**** TEXTO FORNECIDO

Final de ano chegando e a gente fica pensando em um monte de coisa que passou, no que deixou para trás.
O tempo, o ano, as experiências boas ou ruins… Tantas emoções vividas, confirmando mais uma vez que, de fato, somos mais emocionais do que racionais.
O ser humano vai se vinculando à coisas e pessoas que lhe trazem alegria e, quando vê, já está atrelado, já está ligado de alguma forma. É como se pensássemos de forma organizada na mente que sem o outro eu não consigo seguir ou minha vida deixa de ser alegre.
Desde o Gêneses, está registrado que não é bom que o homem esteja só. A solidão vem sendo tema comum e deixa marcas em nossa existência.
Inevitavelmente estamos dizendo adeus a algo ou a alguém. Frequentemente a ideia de levar um tempo sem contato com o outro ou passar muito tempo sem encontrá-lo move o coração do homem e da mulher a um tipo de sentimento muito comum, muito humano, chamado saudade.
Dizem que a saudade é o mais humano dos sentimentos.
O compositor brasileiro João Donato nos dá um exemplo de como fica nosso coração quando o inevitável adeus ocorre:
“Você entrou no trem / E eu na estação / Vendo um céu fugir / Também não dava mais / Para tentar lhe convencer de não partir… / E agora, tudo bem / Você partiu para ver outras paisagens / E o meu coração embora / Finja fazer mil viagens / Fica batendo parado naquela estação….”
Donato relata a sensação de quem fica, com o coração ainda vivo, batendo, mas como se estivesse parado de tristeza e saudade ao saber que o ser amado já não está por perto e, por vontade própria, foi embora.
Rubem Alves diz que “saudade é a nossa alma dizendo para onde ela quer voltar”. É como se toda a nossa emoção dissesse: eu poderia vender tudo o que tenho pois encontrei uma pedra preciosa e a quero para mim, como diz a história bíblica.
Tom Jobim e Vinícius de Moraes , na música Chega de Saudade, implora: “Vai minha tristeza e diz a ela que sem ela não pode ser / Diz-lhe numa prece / Que ela regresse porque eu não posso mais sofrer / Chega de saudade /A realidade é que sem ela não há paz / Não há beleza / É só tristeza e a melancolia / Que não sai de mim, não sai de mim, não sai…”

********
**** DADOS PARA REVISÃO

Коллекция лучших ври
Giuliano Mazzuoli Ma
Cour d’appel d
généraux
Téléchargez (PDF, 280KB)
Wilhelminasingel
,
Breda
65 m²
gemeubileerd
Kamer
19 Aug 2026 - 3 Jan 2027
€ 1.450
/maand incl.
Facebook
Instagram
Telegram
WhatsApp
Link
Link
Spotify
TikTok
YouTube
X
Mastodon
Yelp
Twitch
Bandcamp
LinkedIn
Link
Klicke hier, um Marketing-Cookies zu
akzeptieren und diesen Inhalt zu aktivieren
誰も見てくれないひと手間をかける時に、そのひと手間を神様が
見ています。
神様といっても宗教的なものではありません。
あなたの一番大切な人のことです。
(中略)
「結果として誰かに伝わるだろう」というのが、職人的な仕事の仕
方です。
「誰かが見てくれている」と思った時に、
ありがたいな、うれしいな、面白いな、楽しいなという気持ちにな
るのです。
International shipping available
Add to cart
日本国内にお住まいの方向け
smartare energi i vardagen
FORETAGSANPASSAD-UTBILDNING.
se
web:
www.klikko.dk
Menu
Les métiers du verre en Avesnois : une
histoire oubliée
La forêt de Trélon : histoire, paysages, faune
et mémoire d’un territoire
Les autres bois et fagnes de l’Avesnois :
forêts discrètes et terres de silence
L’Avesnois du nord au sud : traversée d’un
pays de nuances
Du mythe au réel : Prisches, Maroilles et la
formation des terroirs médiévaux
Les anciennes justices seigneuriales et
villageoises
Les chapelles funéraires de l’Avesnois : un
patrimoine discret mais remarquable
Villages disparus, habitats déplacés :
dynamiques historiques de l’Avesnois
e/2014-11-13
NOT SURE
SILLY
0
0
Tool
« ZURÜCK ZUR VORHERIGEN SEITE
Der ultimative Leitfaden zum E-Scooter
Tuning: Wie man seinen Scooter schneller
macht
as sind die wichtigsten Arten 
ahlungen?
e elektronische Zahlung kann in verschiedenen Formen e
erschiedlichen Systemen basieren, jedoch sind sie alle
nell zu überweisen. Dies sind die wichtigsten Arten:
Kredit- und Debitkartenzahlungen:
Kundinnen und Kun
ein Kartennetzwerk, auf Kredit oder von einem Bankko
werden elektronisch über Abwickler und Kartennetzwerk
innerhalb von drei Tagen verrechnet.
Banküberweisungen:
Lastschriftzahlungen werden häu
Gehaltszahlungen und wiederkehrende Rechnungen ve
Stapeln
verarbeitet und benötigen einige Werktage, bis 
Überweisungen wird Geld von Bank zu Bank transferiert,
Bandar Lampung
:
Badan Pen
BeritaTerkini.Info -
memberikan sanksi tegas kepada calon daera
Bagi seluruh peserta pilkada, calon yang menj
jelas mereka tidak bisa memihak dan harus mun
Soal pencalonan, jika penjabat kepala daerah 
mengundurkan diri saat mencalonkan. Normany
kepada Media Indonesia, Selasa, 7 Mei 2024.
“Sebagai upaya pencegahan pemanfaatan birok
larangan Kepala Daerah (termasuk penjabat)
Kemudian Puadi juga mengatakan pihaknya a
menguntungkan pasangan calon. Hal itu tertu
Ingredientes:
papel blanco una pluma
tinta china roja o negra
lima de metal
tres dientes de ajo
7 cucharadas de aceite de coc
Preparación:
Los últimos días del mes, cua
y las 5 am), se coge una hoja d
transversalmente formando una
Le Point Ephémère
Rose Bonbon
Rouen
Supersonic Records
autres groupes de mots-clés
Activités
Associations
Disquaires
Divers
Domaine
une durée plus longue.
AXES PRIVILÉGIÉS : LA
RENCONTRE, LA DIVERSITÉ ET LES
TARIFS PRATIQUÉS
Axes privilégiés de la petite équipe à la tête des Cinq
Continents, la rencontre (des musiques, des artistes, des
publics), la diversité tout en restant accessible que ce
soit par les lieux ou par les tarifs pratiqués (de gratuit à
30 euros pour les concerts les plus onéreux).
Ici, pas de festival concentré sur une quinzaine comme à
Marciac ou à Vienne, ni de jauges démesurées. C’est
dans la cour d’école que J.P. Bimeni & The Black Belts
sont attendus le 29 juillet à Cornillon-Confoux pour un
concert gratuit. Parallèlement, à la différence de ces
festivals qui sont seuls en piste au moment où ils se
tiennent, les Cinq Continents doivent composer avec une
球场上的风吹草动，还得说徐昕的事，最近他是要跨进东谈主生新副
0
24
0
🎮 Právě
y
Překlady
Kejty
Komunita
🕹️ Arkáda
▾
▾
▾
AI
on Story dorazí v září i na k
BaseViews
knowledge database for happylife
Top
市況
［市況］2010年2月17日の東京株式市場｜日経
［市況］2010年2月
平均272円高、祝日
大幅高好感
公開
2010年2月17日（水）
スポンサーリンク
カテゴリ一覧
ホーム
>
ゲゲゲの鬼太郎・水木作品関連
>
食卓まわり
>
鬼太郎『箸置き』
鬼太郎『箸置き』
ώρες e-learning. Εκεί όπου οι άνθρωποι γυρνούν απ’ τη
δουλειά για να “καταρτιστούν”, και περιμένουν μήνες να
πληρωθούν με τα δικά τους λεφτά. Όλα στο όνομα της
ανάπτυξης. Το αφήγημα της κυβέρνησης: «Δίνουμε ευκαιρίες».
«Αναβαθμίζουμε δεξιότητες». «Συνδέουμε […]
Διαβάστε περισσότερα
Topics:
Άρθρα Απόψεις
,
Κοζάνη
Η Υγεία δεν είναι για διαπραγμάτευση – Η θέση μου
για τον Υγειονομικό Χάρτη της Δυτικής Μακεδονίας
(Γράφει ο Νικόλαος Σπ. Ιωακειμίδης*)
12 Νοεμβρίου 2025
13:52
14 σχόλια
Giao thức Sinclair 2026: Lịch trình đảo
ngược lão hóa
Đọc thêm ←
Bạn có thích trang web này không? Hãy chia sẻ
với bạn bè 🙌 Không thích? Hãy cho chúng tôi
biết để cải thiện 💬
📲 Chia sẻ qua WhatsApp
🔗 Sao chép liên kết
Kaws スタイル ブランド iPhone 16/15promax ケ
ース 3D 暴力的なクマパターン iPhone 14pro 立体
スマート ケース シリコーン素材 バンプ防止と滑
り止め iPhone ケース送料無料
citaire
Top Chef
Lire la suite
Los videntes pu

********

- **TAREFA 1**: Liste todas as pessoas citadas pelo nome no texto sobre a saudade.
- **TAREFA 2**:
Diga se cada afirmação abaixo está de acordo com o texto sobre a saudade, respondendo sim ou não e citando as palavras do texto que decidem a questão.
(a) O texto afirma que somos mais racionais do que emocionais.
(b) A música de Tom Jobim e Vinícius de Moraes mencionada no texto se chama Chega de Saudade.
(c) No comentário sobre o trecho de João Donato, o ser amado vai embora contra a própria vontade.
- **TAREFA 3**:
Responda às perguntas abaixo com base no texto sobre a saudade.
(a) Qual sentimento, segundo o texto, dizem ser o mais humano?
(b) Desde quando está registrado que não é bom que o homem esteja só?
(c) Em que a pessoa amada entra no trecho de João Donato?

- **SUA RESPOSTA 1**: João Donato; Rubem Alves; Tom Jobim; Vinícius de Moraes

- **SUA RESPOSTA 2**:
(a) Não: "somos mais emocionais do que racionais".
(b) Sim: "na música Chega de Saudade".
(c) Não: "por vontade própria, foi embora".

- **SUA RESPOSTA 3**:
(a) A saudade.
(b) Desde o Gêneses.
(c) No trem.